Habermas contrasts a number of lines of thought. Have we for example to accept, as Kant at first suggested, that supranational institutions must take the form of a global republic? Habermas thinks not: not a global electorate, but a global public committed to universal human rights may be enough to hold international actors to account. How do we move towards such a situation? Certainly not through the "hegemonic unilateralism" of a dominant superpower seeking to extend its own legal system to encompass the world as a whole. Even a benign democratic hegemon could, as Habermas puts it, "never be sure whether it is really distinguishing its own national interests from the universalizable interests that all other nations could share".
With the UN as it actually is, however, and in the Bretton Woods institutions, we confront a distribution of international legislative authority which largely reflects the relative power of nation states.
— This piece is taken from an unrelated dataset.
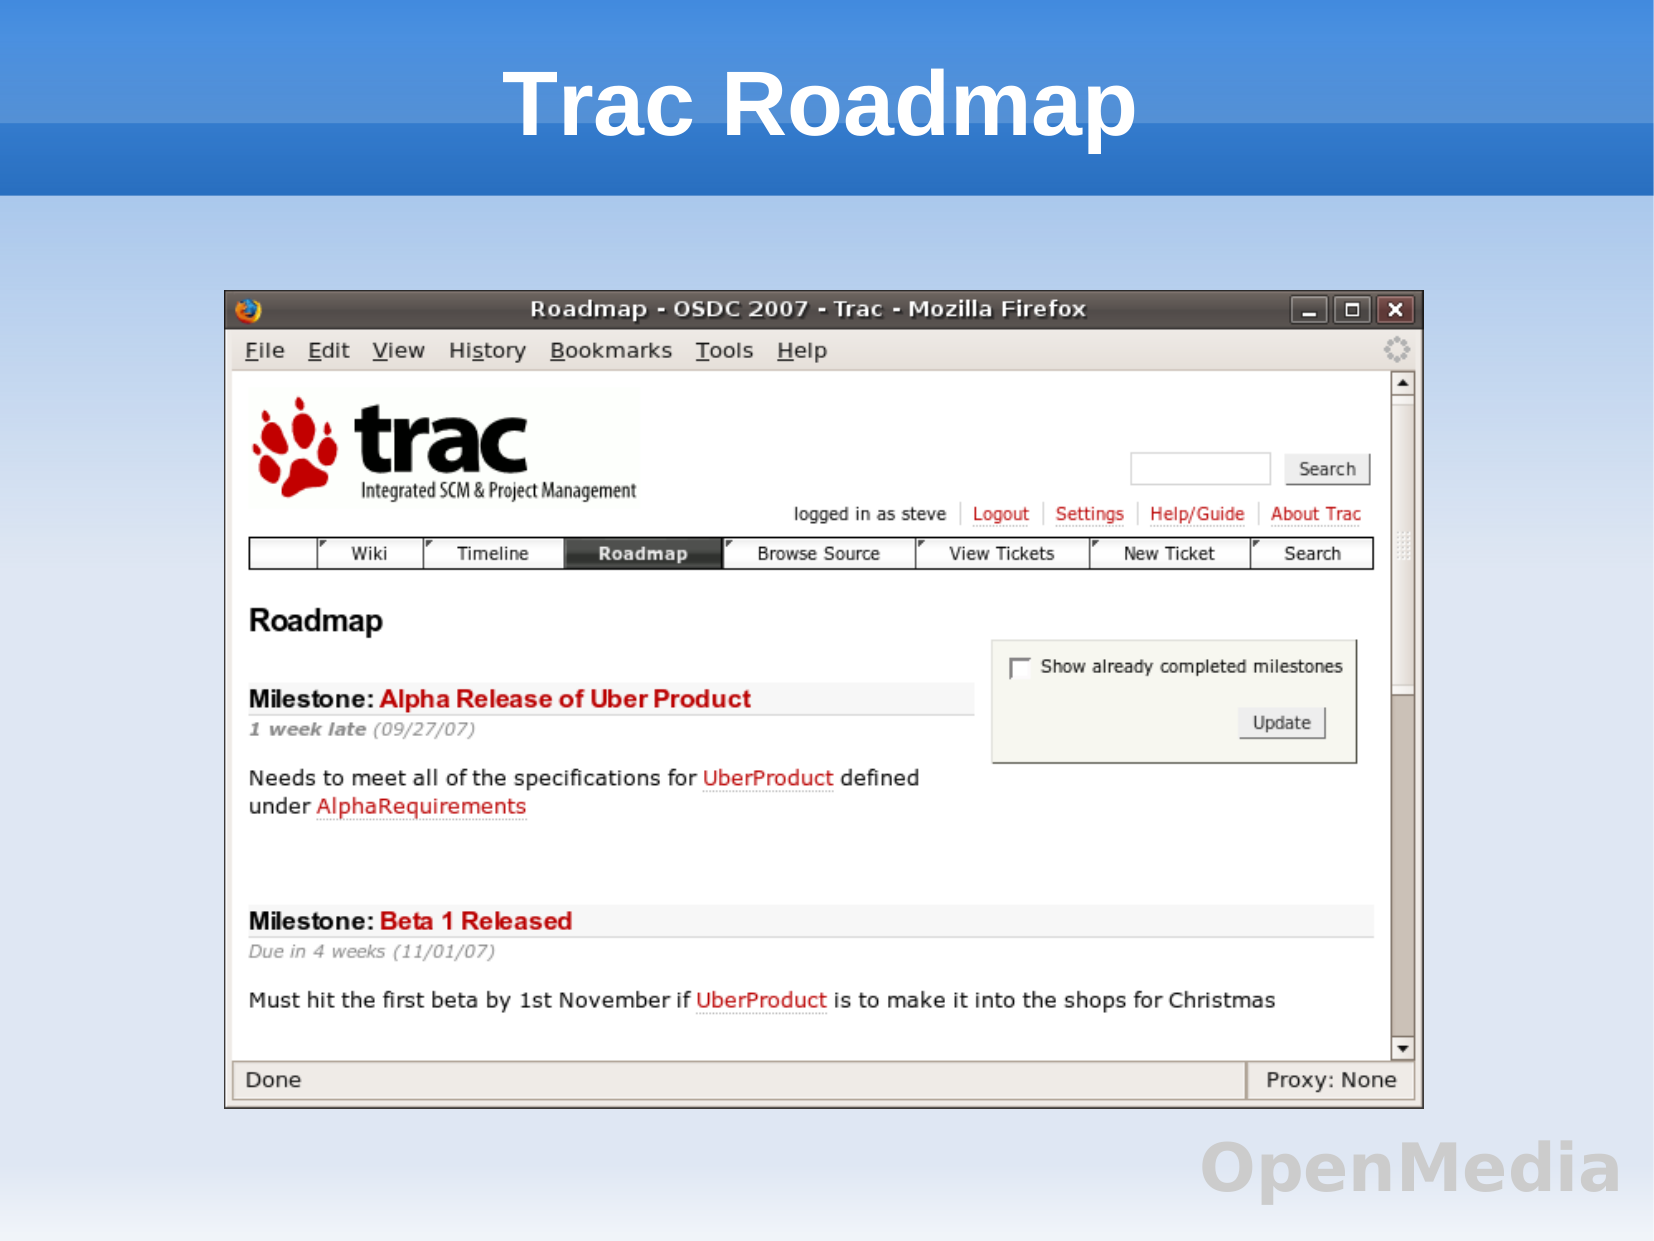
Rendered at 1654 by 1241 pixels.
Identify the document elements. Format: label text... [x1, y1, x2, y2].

It is here we encounter what is perhaps Habermas's key idea: a living polity must not merely represent the weight of its constituent parts, it must command the legitimacy to alter those weights in the interests of all. This is the true dialectic of democratic institutions, something that Kant was feeling for over two centuries ago and which we still find hard to grasp today.
The UK is of course a country which lacks a rationally justified written constitution of its own. Perhaps in that light it is little wonder that we tend to be dead to the intelligent debate which engages our continental neighbours. Reading Habermas gives you an idea of what we are missing.